■ **WHAT THE TASK ASKS**
Copy out all of the data below verbatim, leaving out the pictures.

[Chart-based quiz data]
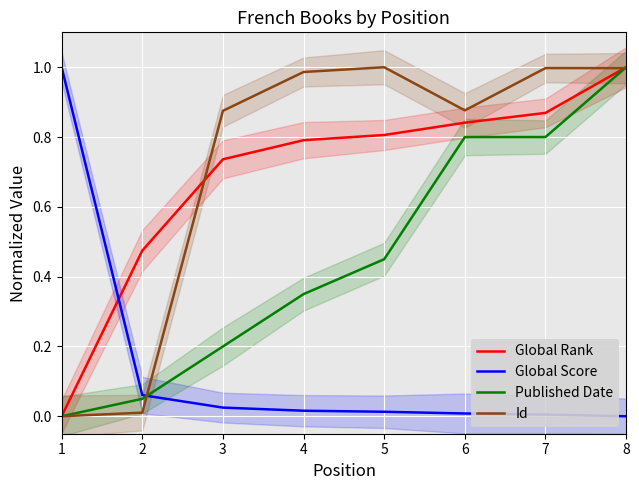

Reading left to right, list all the values displayed in this chart.

Global Rank: 0.0	0.5	0.7	0.8	0.8	0.8	0.9	1.0
Global Score: 1.0	0.1	0.0	0.0	0.0	0.0	0.0	0.0
Published Date: 0.0	0.1	0.2	0.3	0.5	0.8	0.8	1.0
Id: 0.0	0.0	0.9	1.0	1.0	0.9	1.0	1.0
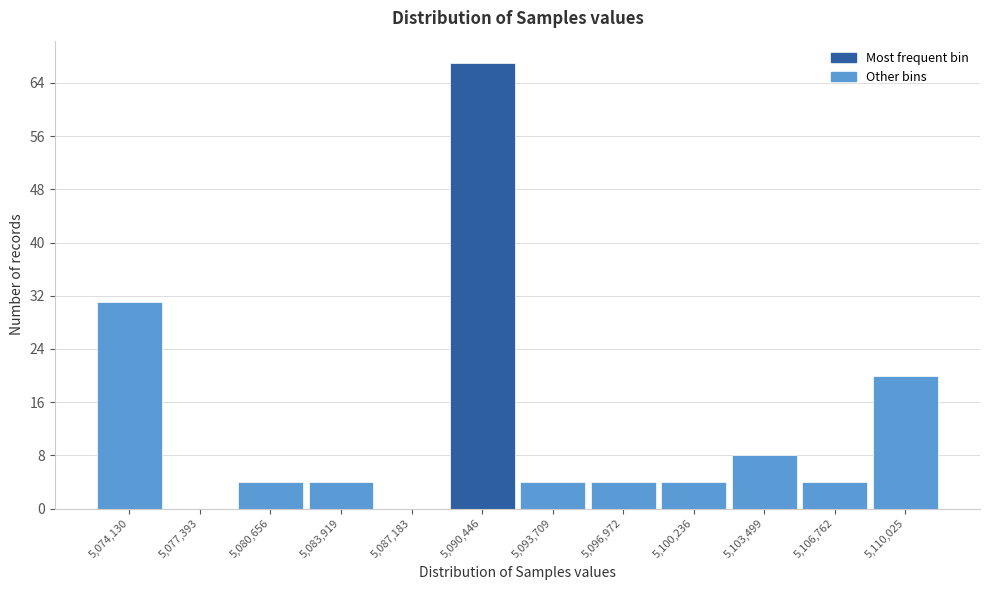

Reading left to right, transcribe all the data shown in this chart.

5,074,130=31	5,077,393=0	5,080,656=4	5,083,919=4	5,087,183=0	5,090,446=67	5,093,709=4	5,096,972=4	5,100,236=4	5,103,499=8	5,106,762=4	5,110,025=20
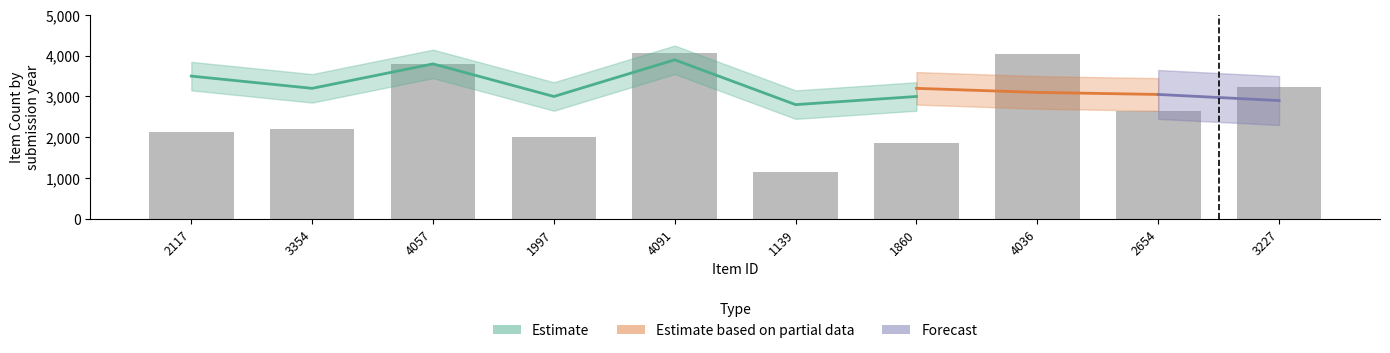

How many series are shown in this chart?

3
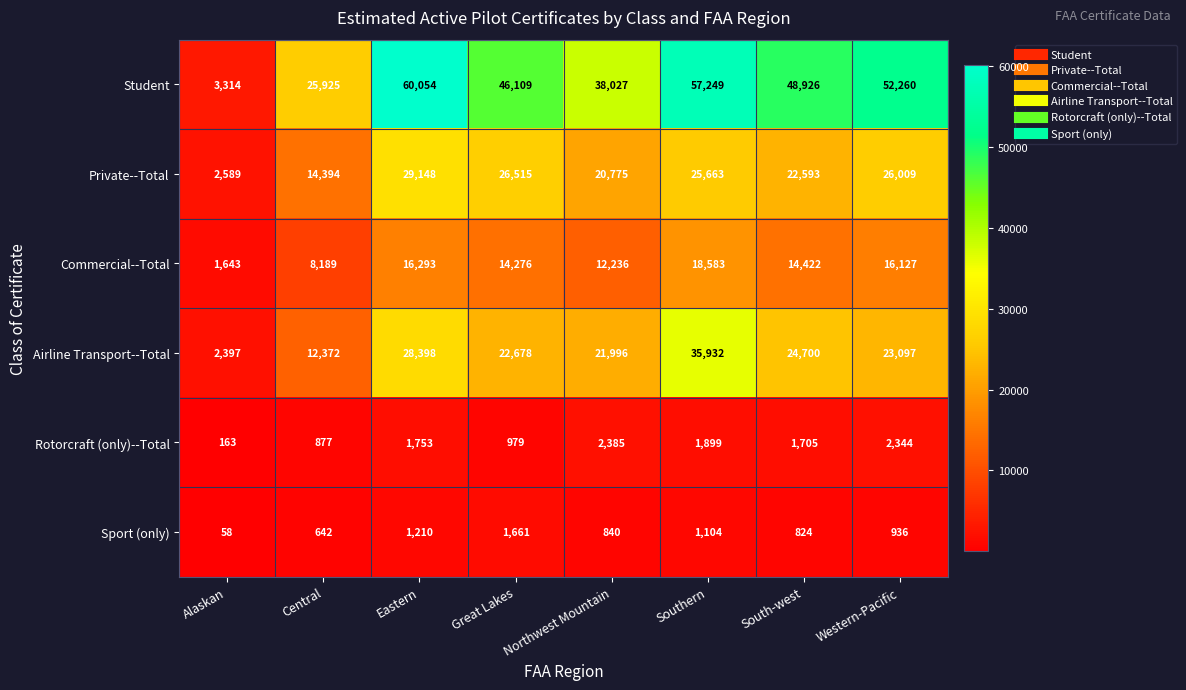

How many distinct data groups are displayed?

6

■ **ANSWER SECTION**
Reading left to right, list all the values displayed in this chart.

Global Rank: 0.0	0.5	0.7	0.8	0.8	0.8	0.9	1.0
Global Score: 1.0	0.1	0.0	0.0	0.0	0.0	0.0	0.0
Published Date: 0.0	0.1	0.2	0.3	0.5	0.8	0.8	1.0
Id: 0.0	0.0	0.9	1.0	1.0	0.9	1.0	1.0

Reading left to right, transcribe all the data shown in this chart.

5,074,130=31	5,077,393=0	5,080,656=4	5,083,919=4	5,087,183=0	5,090,446=67	5,093,709=4	5,096,972=4	5,100,236=4	5,103,499=8	5,106,762=4	5,110,025=20

How many series are shown in this chart?

3

How many distinct data groups are displayed?

6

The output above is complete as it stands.